Task data:
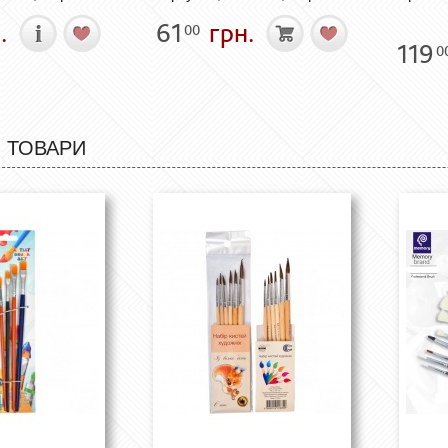
.
61
грн.
00
119
0
 ТОВАРИ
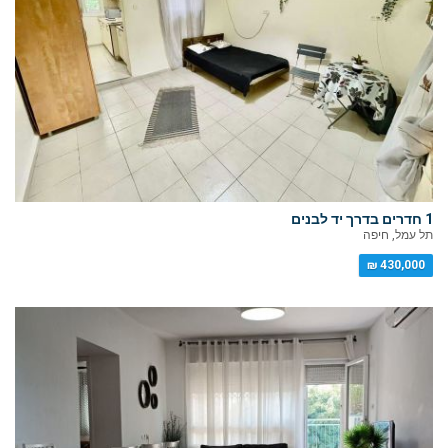
1 חדרים בדרך יד לבנים
תל עמל, חיפה
430,000 ₪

Instructions to follow: Can you copy out every line of text in the data above, character for character, leaving the pictures out of your answer?

Answer to this task:
.
61
грн.
00
119
0
 ТОВАРИ
1 חדרים בדרך יד לבנים
תל עמל, חיפה
430,000 ₪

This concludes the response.